TASK> All lines from the one containing "CIS Reference f" through the final line of the listing below, and no others, must be returned exactly; no pictures belong in the copy.

** DATA PROVIDED follows **

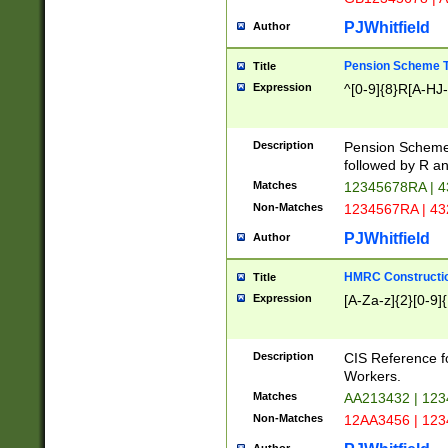
PJWhitfield
Author
Pension Scheme T
Title
Expression
^[0-9]{8}R[A-HJ
Description
Pension Schemes
followed by R an
Matches
12345678RA | 
Non-Matches
1234567RA | 4
PJWhitfield
Author
HMRC Constructio
Title
Expression
[A-Za-z]{2}[0-9]{
Description
CIS Reference f
Workers.
Matches
AA213432 | 12
Non-Matches
12AA3456 | 12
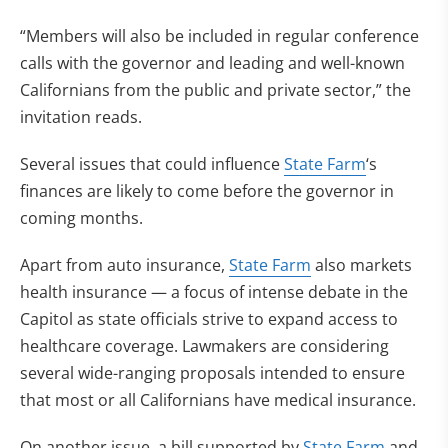
“Members will also be included in regular conference
calls with the governor and leading and well-known
Californians from the public and private sector,” the
invitation reads.
Several issues that could influence
State Farm
‘s
finances are likely to come before the governor in
coming months.
Apart from auto insurance,
State Farm
also markets
health insurance — a focus of intense debate in the
Capitol as state officials strive to expand access to
healthcare coverage. Lawmakers are considering
several wide-ranging proposals intended to ensure
that most or all Californians have medical insurance.
On another issue, a bill supported by
State Farm
and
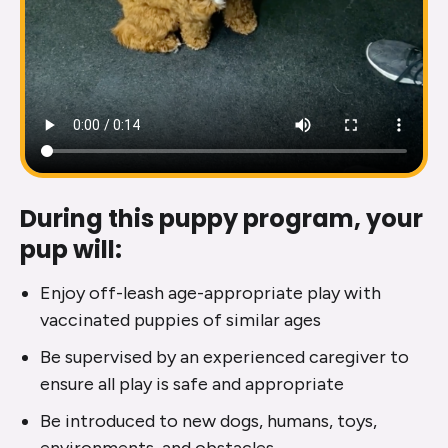
During this puppy program, your
pup will:
Enjoy off-leash age-appropriate play with
vaccinated puppies of similar ages
Be supervised by an experienced caregiver to
ensure all play is safe and appropriate
Be introduced to new dogs, humans, toys,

** End of DATA PROVIDED **

PROBLEM SOLUTION>
CIS Reference f
Workers.
Matches
AA213432 | 12
Non-Matches
12AA3456 | 12
“Members will also be included in regular conference
calls with the governor and leading and well-known
Californians from the public and private sector,” the
invitation reads.
Several issues that could influence
State Farm
‘s
finances are likely to come before the governor in
coming months.
Apart from auto insurance,
State Farm
also markets
health insurance — a focus of intense debate in the
Capitol as state officials strive to expand access to
healthcare coverage. Lawmakers are considering
several wide-ranging proposals intended to ensure
that most or all Californians have medical insurance.
On another issue, a bill supported by
State Farm
and
During this puppy program, your
pup will:
Enjoy off-leash age-appropriate play with
vaccinated puppies of similar ages
Be supervised by an experienced caregiver to
ensure all play is safe and appropriate
Be introduced to new dogs, humans, toys,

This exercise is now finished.